WHAT IS BEING ASKED
Where the records below reach the line containing "[ಇಪ್ಪತ್ತೇಳನೆಯ ಅಧ್ಯಾಯ]", start transcribing, and end with the line containing "ಗೋಲೋಕಾದಾವ್ರಜತ್ ಕೃಷ್ಣಂ ಸುರಭಿಃ ಶಕ್ರ ಏವ ಚ ॥", exactly and with nothing else added.

SOURCE MATERIAL

※

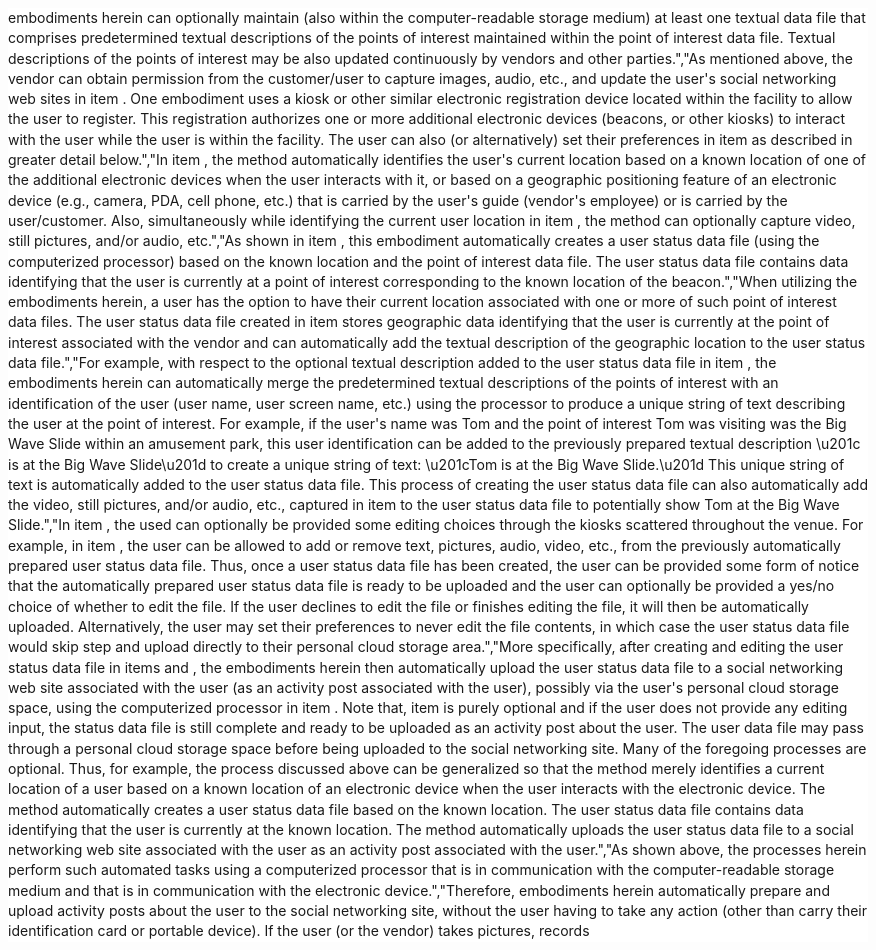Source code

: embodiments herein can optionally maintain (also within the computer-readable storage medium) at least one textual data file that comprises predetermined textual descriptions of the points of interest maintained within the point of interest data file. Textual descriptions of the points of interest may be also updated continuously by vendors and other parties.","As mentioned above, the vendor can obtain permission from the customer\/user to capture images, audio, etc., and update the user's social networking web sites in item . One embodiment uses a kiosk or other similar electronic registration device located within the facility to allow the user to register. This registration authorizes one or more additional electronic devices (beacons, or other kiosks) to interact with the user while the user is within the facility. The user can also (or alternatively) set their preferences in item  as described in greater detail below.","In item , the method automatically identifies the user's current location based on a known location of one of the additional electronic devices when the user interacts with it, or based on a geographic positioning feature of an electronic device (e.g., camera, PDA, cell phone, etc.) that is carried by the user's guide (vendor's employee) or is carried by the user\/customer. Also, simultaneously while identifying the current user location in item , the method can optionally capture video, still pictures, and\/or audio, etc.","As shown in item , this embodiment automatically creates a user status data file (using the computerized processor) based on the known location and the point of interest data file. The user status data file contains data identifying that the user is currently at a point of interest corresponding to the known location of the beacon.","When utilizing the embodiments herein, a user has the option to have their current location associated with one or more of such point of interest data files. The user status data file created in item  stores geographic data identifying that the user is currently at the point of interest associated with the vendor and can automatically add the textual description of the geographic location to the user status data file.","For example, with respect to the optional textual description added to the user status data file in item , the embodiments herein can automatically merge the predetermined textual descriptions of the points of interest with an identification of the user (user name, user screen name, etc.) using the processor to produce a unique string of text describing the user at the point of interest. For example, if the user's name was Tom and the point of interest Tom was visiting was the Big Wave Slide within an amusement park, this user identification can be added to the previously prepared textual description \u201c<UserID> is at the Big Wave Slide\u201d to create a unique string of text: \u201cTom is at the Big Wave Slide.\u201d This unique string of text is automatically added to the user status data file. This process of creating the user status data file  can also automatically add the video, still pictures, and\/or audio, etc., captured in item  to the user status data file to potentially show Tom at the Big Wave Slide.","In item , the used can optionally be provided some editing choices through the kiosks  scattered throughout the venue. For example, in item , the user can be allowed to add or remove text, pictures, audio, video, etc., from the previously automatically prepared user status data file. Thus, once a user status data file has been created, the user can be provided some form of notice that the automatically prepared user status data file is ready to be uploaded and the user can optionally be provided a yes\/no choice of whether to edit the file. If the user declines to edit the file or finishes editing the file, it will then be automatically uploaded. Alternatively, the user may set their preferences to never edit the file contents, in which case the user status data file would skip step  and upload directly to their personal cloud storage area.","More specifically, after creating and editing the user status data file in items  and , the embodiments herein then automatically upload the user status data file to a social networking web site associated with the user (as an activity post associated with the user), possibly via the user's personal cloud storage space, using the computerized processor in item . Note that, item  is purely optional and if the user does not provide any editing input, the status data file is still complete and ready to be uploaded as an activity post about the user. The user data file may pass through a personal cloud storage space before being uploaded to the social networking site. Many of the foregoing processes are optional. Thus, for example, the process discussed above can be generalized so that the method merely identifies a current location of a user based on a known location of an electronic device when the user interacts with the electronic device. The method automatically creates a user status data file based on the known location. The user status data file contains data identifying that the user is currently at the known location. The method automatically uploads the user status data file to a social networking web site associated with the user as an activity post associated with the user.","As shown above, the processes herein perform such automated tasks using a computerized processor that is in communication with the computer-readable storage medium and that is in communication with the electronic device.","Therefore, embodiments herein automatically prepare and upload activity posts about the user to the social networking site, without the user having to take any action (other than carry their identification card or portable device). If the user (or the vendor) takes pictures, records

※

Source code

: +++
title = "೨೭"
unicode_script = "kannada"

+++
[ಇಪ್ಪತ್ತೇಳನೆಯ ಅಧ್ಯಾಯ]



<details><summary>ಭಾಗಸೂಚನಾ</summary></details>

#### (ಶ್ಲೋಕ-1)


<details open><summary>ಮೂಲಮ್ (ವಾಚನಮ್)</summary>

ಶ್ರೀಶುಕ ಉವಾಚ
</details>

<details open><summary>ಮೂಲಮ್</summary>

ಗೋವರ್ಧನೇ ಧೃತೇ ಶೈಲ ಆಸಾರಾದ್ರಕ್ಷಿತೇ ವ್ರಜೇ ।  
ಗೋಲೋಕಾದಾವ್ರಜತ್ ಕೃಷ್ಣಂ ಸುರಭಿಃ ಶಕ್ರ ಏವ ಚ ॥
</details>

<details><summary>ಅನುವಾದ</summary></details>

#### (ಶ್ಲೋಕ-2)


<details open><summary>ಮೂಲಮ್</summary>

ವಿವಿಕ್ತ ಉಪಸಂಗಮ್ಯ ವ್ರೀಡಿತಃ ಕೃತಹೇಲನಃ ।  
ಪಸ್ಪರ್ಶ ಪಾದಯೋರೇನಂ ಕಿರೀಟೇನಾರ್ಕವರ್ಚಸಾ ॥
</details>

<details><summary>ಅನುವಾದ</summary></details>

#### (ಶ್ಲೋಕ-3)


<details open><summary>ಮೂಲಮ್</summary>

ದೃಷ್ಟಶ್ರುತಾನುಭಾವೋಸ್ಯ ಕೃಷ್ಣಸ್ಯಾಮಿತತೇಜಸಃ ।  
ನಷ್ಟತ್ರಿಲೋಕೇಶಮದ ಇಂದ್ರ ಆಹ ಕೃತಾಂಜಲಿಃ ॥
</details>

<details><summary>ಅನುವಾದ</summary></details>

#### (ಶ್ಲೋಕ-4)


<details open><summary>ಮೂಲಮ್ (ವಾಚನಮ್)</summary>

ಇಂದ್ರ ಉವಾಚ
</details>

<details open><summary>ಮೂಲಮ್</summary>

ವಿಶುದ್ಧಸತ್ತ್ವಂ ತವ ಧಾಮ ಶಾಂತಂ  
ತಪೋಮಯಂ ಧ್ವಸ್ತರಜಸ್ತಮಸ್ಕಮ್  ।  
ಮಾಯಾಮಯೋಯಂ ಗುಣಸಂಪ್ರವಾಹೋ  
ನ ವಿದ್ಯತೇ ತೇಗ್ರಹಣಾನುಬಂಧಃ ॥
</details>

※

REPLY TO THE EXERCISE
[ಇಪ್ಪತ್ತೇಳನೆಯ ಅಧ್ಯಾಯ]



<details><summary>ಭಾಗಸೂಚನಾ</summary></details>

#### (ಶ್ಲೋಕ-1)


<details open><summary>ಮೂಲಮ್ (ವಾಚನಮ್)</summary>

ಶ್ರೀಶುಕ ಉವಾಚ
</details>

<details open><summary>ಮೂಲಮ್</summary>

ಗೋವರ್ಧನೇ ಧೃತೇ ಶೈಲ ಆಸಾರಾದ್ರಕ್ಷಿತೇ ವ್ರಜೇ ।  
ಗೋಲೋಕಾದಾವ್ರಜತ್ ಕೃಷ್ಣಂ ಸುರಭಿಃ ಶಕ್ರ ಏವ ಚ ॥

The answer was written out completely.